Militansi pelaku yang mau bunuh diri adalah korban “brain wash” yang dilatar belakangi dengan aqidah (keyakinan). Mereka mudah dimanipulasi dengan kepercayaan dan ideologi. Hingga kini sponsor dari kegiatan beberapa teror masih sulit diungkapkan. Melihat sasaran serangan, Marriott dan Ritz Carlton adalah simbol dari instalasi AS, hingga dapat disimpulkan motif serangan adalah politik, anti AS. Indonesia hanya dipergunakan sebagai negara sasaran antara untuk menyampaikan pesan. Apabila serangan ditujukan terhadap pemerintah dan bangsa ini, sesuai dengan prinsip dasar teror yang bertujuan menimbulkan ketakutan yang amat sangat, sasaran yang dipilih bukanlah hotel tetapi tempat konsentrasi massa seperti mall atau stasiun kereta api. Pertanyaan yang tersisa, kenapa mereka melakukan pemboman setelah selesainya Pilpres?. Ini yang perlu dijawab.
Negara-negara Jiran sangatlah “concern” dengan kita. Dari sisi intelijen negara tetangga, Indonesia adalah negara yang harus diayun-ayun, naik turun. Indonesia jangan sampai kacau (perang saudara). Kalau kacau, jutaan pengungsi plus ekses-ekses negatif akan menjadi beban sang tetangga, baik dari segi ekonomi, keamanan dan segala tetek bengeknya.

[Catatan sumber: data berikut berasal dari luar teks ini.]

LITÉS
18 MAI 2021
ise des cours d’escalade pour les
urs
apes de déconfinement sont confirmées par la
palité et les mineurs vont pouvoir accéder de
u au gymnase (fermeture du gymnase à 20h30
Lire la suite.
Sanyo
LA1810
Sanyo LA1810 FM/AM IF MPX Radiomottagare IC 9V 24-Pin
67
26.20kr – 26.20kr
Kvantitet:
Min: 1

Sebaliknya kalau RI menjadi negara yang sangat kuat, sang tetangga akan tidak tenang, takut diinvasi. Rupanya mereka begitu terkesan dengan sejarah Indonesia, sejak era Majapahit, Trikora, Dwikora dan Timtim, dimana kita dianggap sebagai bangsa yang sangat agresif.

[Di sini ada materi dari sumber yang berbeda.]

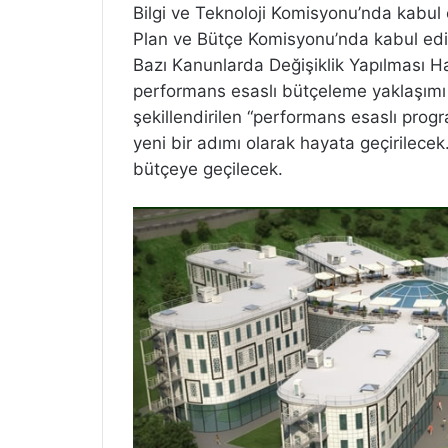
Bilgi ve Teknoloji Komisyonu’nda kabul 
Plan ve Bütçe Komisyonu’nda kabul edi
Bazı Kanunlarda Değişiklik Yapılması Ha
performans esaslı bütçeleme yaklaşımı 
şekillendirilen “performans esaslı prog
yeni bir adımı olarak hayata geçirilece
bütçeye geçilecek.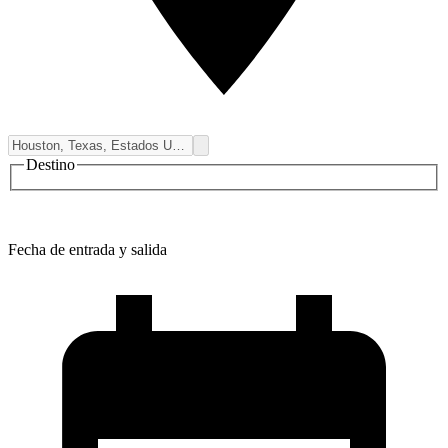
Destino
Fecha de entrada y salida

Sebagai penutup, penulis mengimbau, khususnya para tokoh-tokoh nasional, marilah kita bersatu, bahu membahu memberantas kelompok teroris ini, jangan justru kita saling curiga dan mencerca. Kita sedang menghadapi teroris yang tidak jelas garis perjuangannya. Bukan tidak mungkin dari teori “desepsi” itu, justru yang diarah oleh sponsor teror adalah kekisruhan diantara kita. Ada yang tidak senang bila kita tenang, aman dan bersatu.
Keberhasilan pemilu yang aman di negara kita belum tentu juga baik bagi bangsa lain. Kini, dibutuhkan sikap yang arif, damai dan santun, tidak perlu kita emosi, jangan mau diadu domba. Seberat apapun tekanan dan resiko yang kita terima akibat ulah teroris itu, mari kita atasi bersama. Rakyat menilai para pemimpinnya, rakyat percaya kepada pemimpinnya, kini terserah kepada tokoh utama bangsa ini. Rakyat jelas akan gamang dan tidak akan tenang apabila pemimpinnya pada kisruh…(Maaf beribu-ribu maaf).